Nevertheless, tTG fits the picture. It is widely distributed in human organs. The precise physiological function of tTG is still unclear, but evidence is accumulating that there is a close correlation between tTG activity and cell proliferation, differentiation and death. tTG may have an important role in the formation of the extracellular matrix. In this context the biological events occurring in the small bowel crypt–villus axis in normal intestine and coeliac disease is of interest. In wound healing the provisional extracellular matrix is stabilised by tTG. Interestingly, coeliac disease research has concentrated on transglutaminases for many years.15-18Furthermore, gliadin is a preferred substrate for tTG, as shown by Dieterich et al. This provides new insights into the findings of Unsworth et al 19 who showed specific gliadin binding in a reticulin-like manner to connective tissue fibres of mammalian tissues.

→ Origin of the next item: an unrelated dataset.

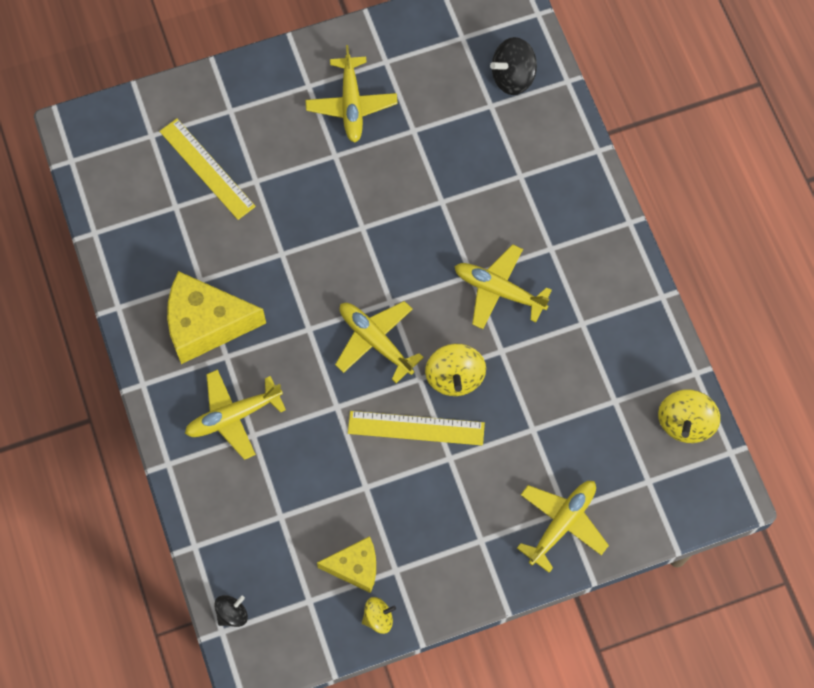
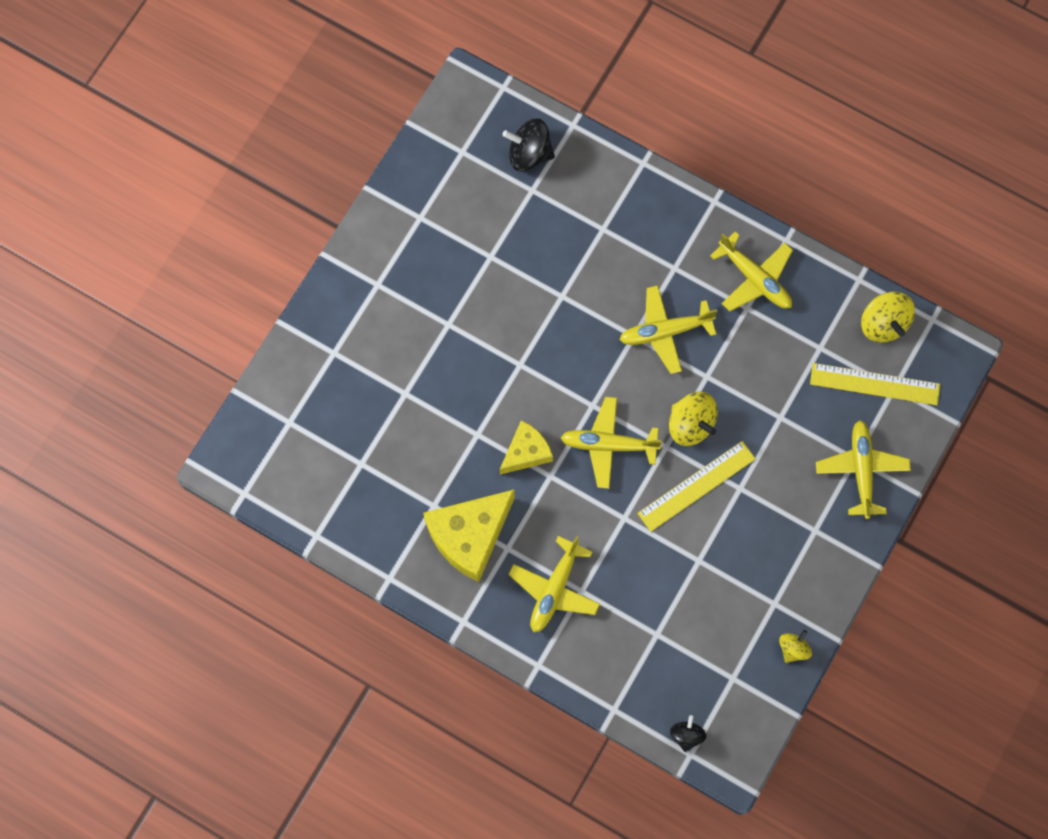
camera: 40 degrees left, 5 degrees up
yellow ruler [159,118,256,220] -> yellow ruler moved to [810,363,940,405]
yellow plane [305,45,398,143] -> yellow plane moved to [710,231,793,311]
yellow cheese [317,536,376,593] -> yellow cheese moved to [500,420,553,475]
black spinning top [490,37,537,95] -> black spinning top turned 75 degrees clockwise [503,118,555,172]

It is now tempting to speculate that ingested and digested gliadin, known to have high affinity for jejunal mucosal lamina propria reticulin and tTG, unmasks cryptic tTG epitopes leading to the production of reticulin/endomysial autoantibodies.20 At the same time specific HLA class II molecules on antigen presenting cells could present the tTG self-peptides, thus activating the autoreactive T cell population. Continuing gliadin ingestion, analogous to recurrent infection, may be responsible for the maintenance of the disease by continuously revealing disease triggering self-epitopes. Coeliac disease is indeed self-perpetuating and irreversible if the environmental trigger, gliadin, is not removed. It is not known what the outcome in other autoimmune diseases would be if all the environmental triggers could be removed early enough.